Bir de üzerine gittiğimiz çarşamba gününün ertesi akşamı canlı müzik olduğunu görünce iyice sıtkım sıyrıldı vallahi...Hala acemilik var demekki, bir sorsaydım canlı müzik var mı diye iyiymiş :(


3.günümüzde Petra'ya doğru yol alırken sahil yolu değilde Skala Kallonis üzerinden gidelim dedik ve evren; yolu bir türlü bulamayan bizi  tam 32 dakika  sonra Midilli'ye geri dönüp sahilden gidin leynnnnn diye uyardı...Hakkaten yaa niye öyle saçmaladık ki...
Olsun, varacağın yer değil, yolculuğun kendisidir insanı tamamlayan diyorum ama deniz kum çağırıyor :)

       
     
 Petra yolu oldukça virajlı ve geceleri hiç aydınlatma yok, o yüzden dönüş saatini ayarlamak lazım.


                          
Petra'ya giden Mithymna yolu üzerinde manzaralı bir cafe'de kahve molası veriyoruz. Asma altında, çiçekler içinde olan mekanda biraz dinlendikten sonra yola devam.

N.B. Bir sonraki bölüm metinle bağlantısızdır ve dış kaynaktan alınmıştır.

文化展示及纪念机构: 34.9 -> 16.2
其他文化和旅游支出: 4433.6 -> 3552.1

Sahil yolu üzerinden, bol manzaralı ve virajlı yolu takip ederek Petra'ya vardık. Oldukça küçük bir sahil kasabası, caddenin kenarında sıra sıra dizilmiş denize sıfır küçük cafeleri olan biryer burası. Kafanızda çılgın eğlenceler, lüks restoranlar hayali varsaaaa, yanlış yer Midilli. Sizi şaşırtacak yada heyecanlandıracak birşeyse aradığınız, yine Midilli değil adres. Aslında  bizim Ege'nin kalabalık olmayan, dingin hali bir nevi. E bir de biraz daha da derli toplusu :)

       

İlk gözümüze çarpansa tüm mekanların sade bir şıklıkta oluşu, temizliği ve huzur verişi. Beğendiğimiz bir tanesine geçiyoruz. "Kyma" 

        



                                    

                                                              Granidas içeceği (çilek, buz)

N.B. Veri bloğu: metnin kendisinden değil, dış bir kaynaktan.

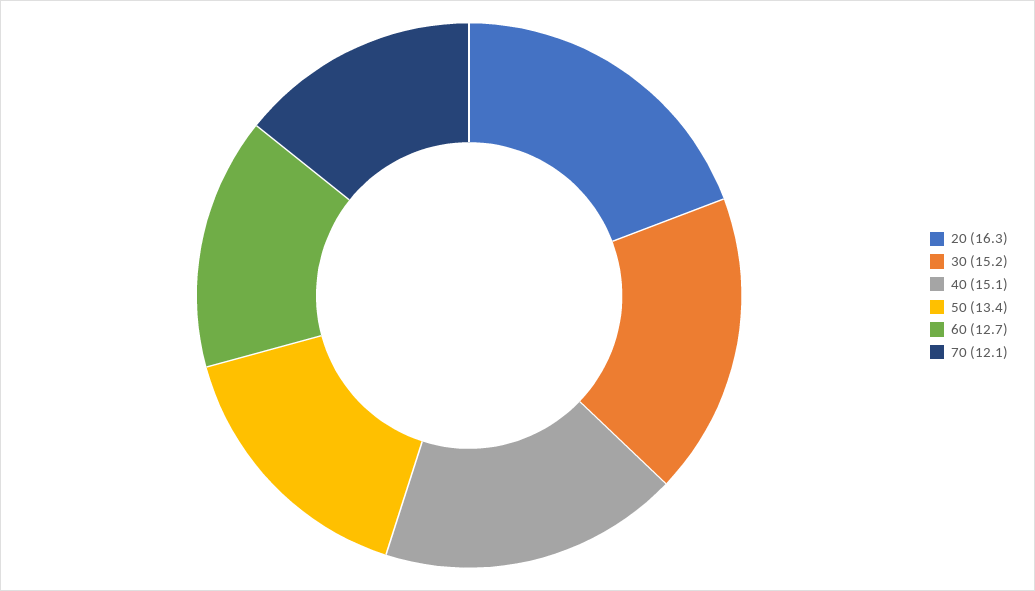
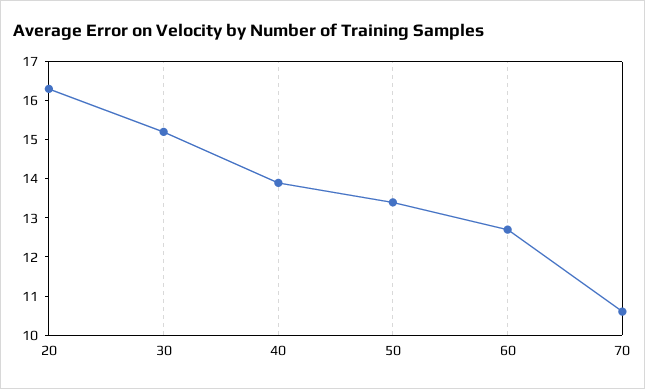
40: 15.1 -> 14
70: 12.1 -> 10.5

Veeee bu sakin koca Midilli Adası'nda çılgın bir gece geçirmek isteyenlerse "Oxy Club" tam size göre...
Tam olarak Petra ve Molyvos yolu üzerinde tam ortada kalan mekan bir tepe üzerine kurulmuş..Ücretsiz shuttle servisi, denize nazır küçük bir havuzu ve güneşlenme için alanı olan bir mekan. Biz kalamadık gece için ancak çılgın partilerin olduğu sayfasından anlaşılıyor...Direk dansları, free shot nights for women ( bunu okuyunca gitmesek galiba, niyet bozuk dedik :P )

                         
                                   Atom'u bulan fizikçi bu kadar sevinmedi, kıyamam yaaa ;)

         
                                                                      Oxy Club
         
Akşam 7'ye kadar şezlongda bayıldıktan sonra, "Midilli'ye neden geldim? " sorusunun cevabı "Molyvos"dayız...Geç buldum çabuk kaybettim seni Molyvos :(

Molyvos'a geçmeden önce kısaca Petra plaj keyifli ve uzun bir kıyı şeridi var. Denizi ise biz gittiğimizde çok dalgalıydı, o yüzden giremedik. Molyvos girişinde ise kısa bir kıyı şeridinde küçük bir plaj var. Deniz ise koy biçiminde olduğu için oldukça sakindi.Hemen aynı yerde akşamları canlı yerel müzik olan mekanlar var.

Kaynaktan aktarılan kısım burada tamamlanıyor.